INPUT RECORDS:
========================================================================

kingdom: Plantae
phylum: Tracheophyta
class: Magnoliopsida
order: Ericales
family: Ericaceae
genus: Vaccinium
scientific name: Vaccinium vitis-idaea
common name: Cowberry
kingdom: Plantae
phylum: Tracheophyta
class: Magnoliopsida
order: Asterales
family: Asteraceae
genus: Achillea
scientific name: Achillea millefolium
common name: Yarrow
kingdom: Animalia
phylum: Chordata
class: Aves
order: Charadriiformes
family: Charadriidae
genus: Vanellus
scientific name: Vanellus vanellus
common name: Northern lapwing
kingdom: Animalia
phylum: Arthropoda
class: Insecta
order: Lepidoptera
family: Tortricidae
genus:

========================================================================

TASK BRIEF:
Rewrite the entries from the first line up to and including the line with "order: Asterales", replacing "scientific name" with "species" and leaving everything else unchanged.

RESULT OF THIS EXERCISE:
kingdom: Plantae
phylum: Tracheophyta
class: Magnoliopsida
order: Ericales
family: Ericaceae
genus: Vaccinium
species: Vaccinium vitis-idaea
common name: Cowberry
kingdom: Plantae
phylum: Tracheophyta
class: Magnoliopsida
order: Asterales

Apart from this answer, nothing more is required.